B cells that are activated by antigen in the T-cell areas of lymphoid tissues have two possible fates. They can either differentiate locally to antibody-secreting plasmablasts or migrate to a B-cell follicle to proliferate and form a GC. It is not clear how this cell-fate decision is regulated, but the authors speculate that the tuning of B-cell-receptor signalling might be important.

To determine which signalling pathways promote the differentiation of resting B cells to GC B cells, the authors activated mouse B cells with a surrogate antigen, anti-IgD Fab, and treated them with inhibitors of various signalling pathways. The cells were then assessed for phenotypical changes that are associated with GC B cells and for their ability to form GCs when injected into an antigen-primed mouse.

Surprisingly, the inhibition of protein kinase A (PKA), which is a cAMP-dependent signalling molecule, resulted in a failure to induce the expression of GC markers, such as GL7 and PNA-R, and the ability of these B cells to form GCs was impaired. This result was unexpected, because cAMP-dependent signalling had not been implicated in B-cell activation previously. Cross-linking of IgD resulted in a tenfold increase in the level of intracellular cAMP (cAMPi), which further supports the idea that this is a new pathway of B-cell signalling.

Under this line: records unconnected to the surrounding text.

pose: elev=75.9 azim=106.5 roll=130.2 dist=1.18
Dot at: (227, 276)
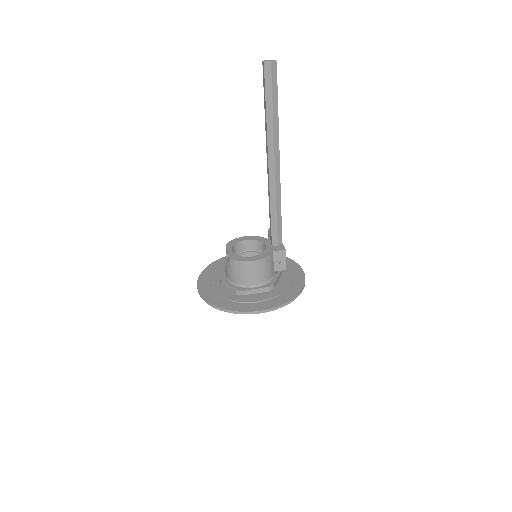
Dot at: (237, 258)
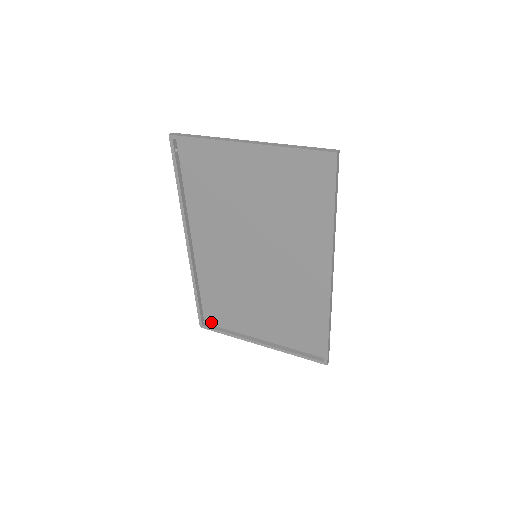
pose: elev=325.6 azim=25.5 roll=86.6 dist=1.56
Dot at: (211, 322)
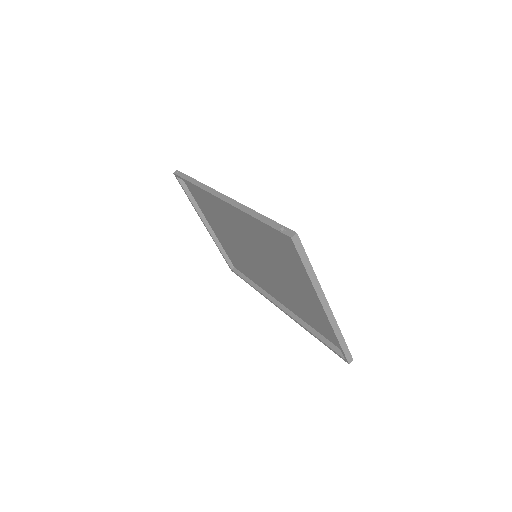
Dot at: occluded
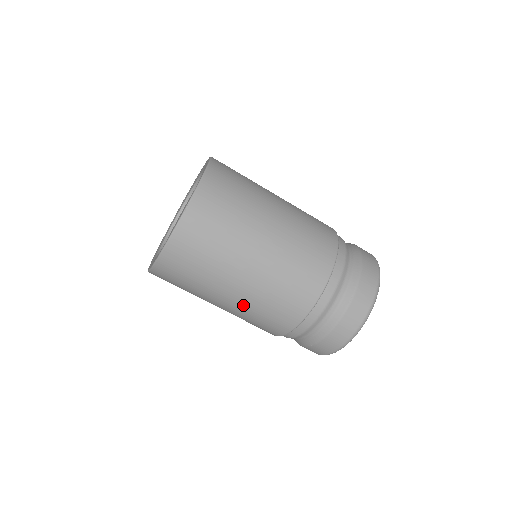
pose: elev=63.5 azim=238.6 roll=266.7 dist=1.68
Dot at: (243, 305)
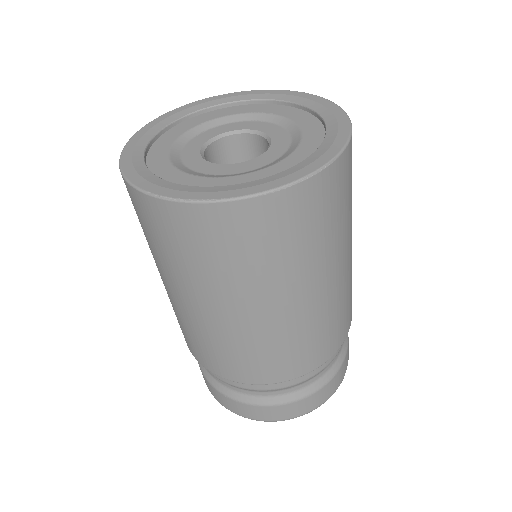
Dot at: (234, 330)
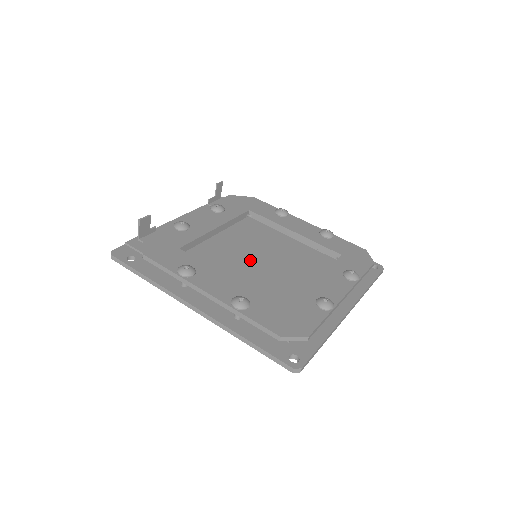
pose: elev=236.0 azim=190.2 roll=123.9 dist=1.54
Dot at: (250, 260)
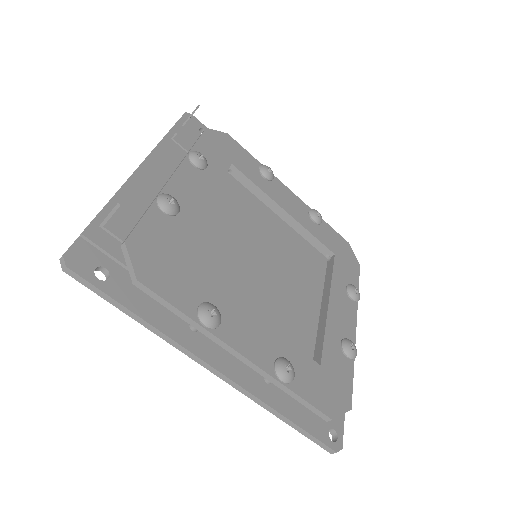
Dot at: (254, 267)
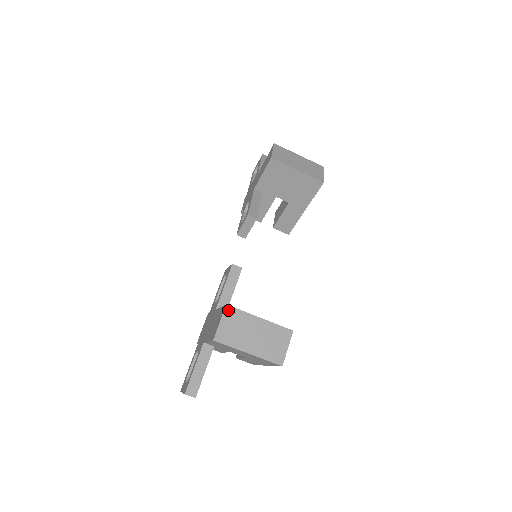
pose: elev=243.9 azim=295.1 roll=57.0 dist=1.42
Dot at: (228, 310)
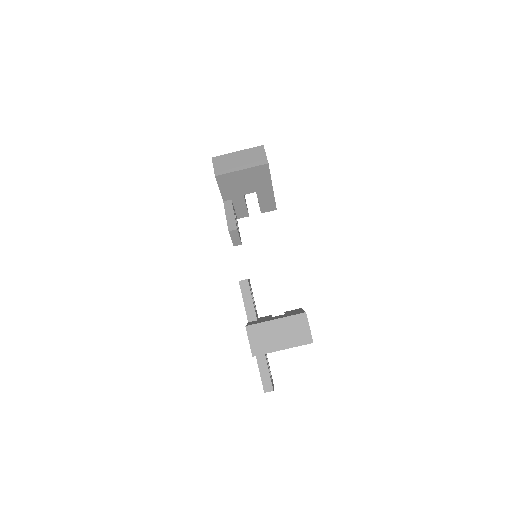
Dot at: (249, 329)
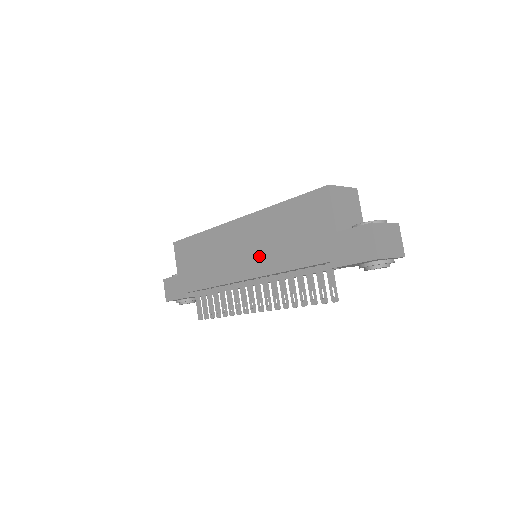
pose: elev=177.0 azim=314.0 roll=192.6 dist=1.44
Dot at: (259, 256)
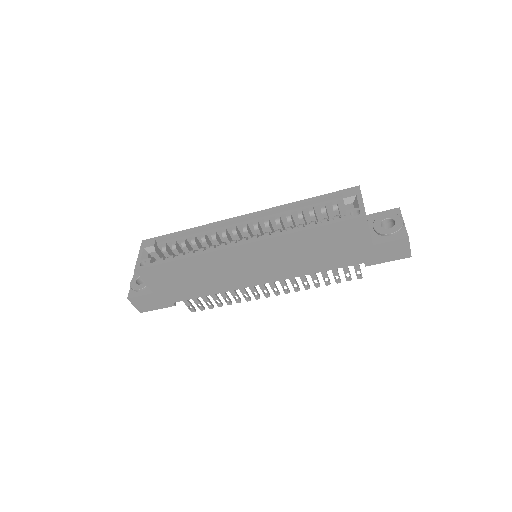
Dot at: (280, 268)
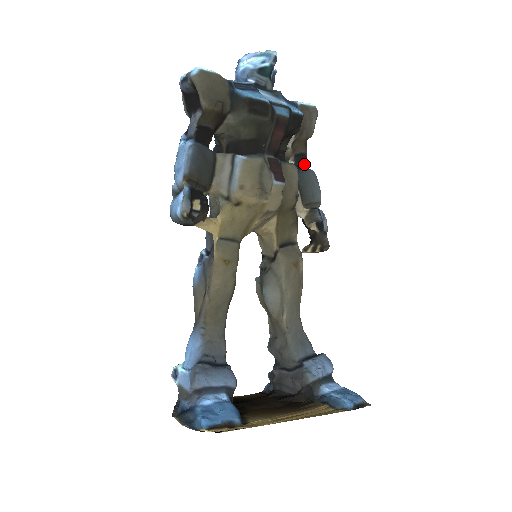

Membrane-lipid microdomains known as rafts have been implicated in the control of B-cell activation — so, does the IgD–cAMPi pathway involve rafts? Disruption of rafts in anti-IgD antibody-stimulated B cells had no effect on the classical Ca2+ flux, but the cAMPi response was markedly impaired. This indicates that, unlike Ca2+ signalling, IgD-induced cAMPi signalling is initiated in rafts.

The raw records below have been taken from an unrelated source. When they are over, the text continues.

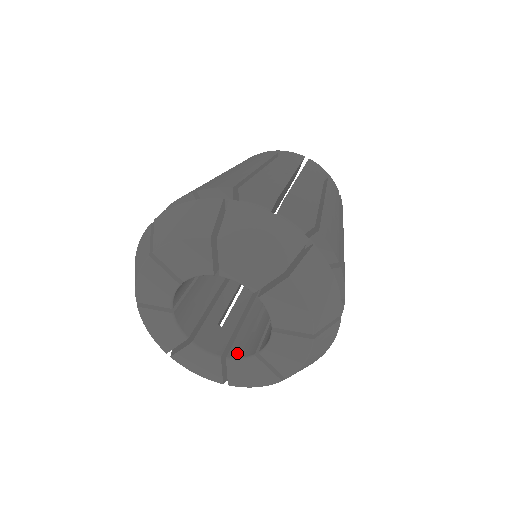
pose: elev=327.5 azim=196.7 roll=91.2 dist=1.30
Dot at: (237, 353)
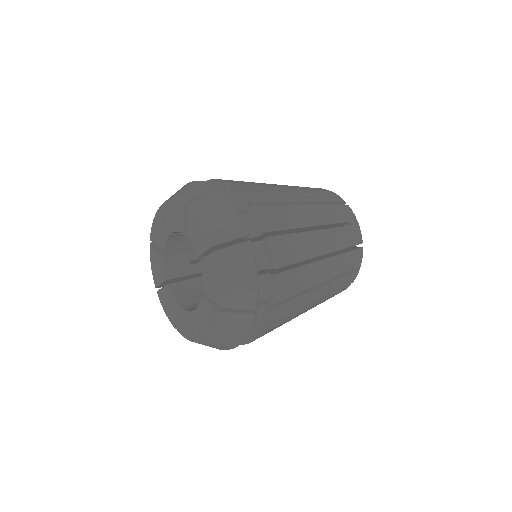
Dot at: (188, 307)
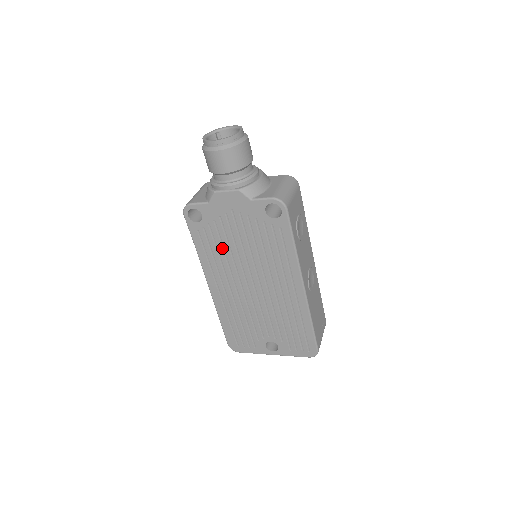
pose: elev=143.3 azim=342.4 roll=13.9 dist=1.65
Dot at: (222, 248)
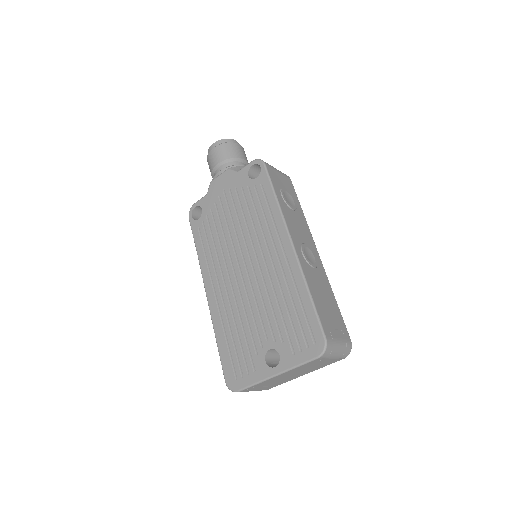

GPI-linked proteins are enriched in rafts, so the authors wondered if the GPI-linked form of IgD might be involved. Resting B cells were treated with PI-PLC, an enzyme that cleaves GPI-linked proteins from the cell surface. Whereas the amount of IgD in the non-raft membrane fraction was not affected by treatment with PI-PLC, the amount of IgD in rafts was decreased by approximately 60%. Strikingly, IgD-dependent cAMPi responses were wiped out in PI-PLC-treated cells.

Finally, to show that optimal GC responses require GPI-linked IgD, resting B cells were treated with PI-PLC then activated with anti-IgD Fab. The upregulation of expression of GC phenotypic markers was inhibited and the B cells had a reduced capacity to form GCs. So, the GPI-linked form of IgD, first described ten years ago, finally has a function.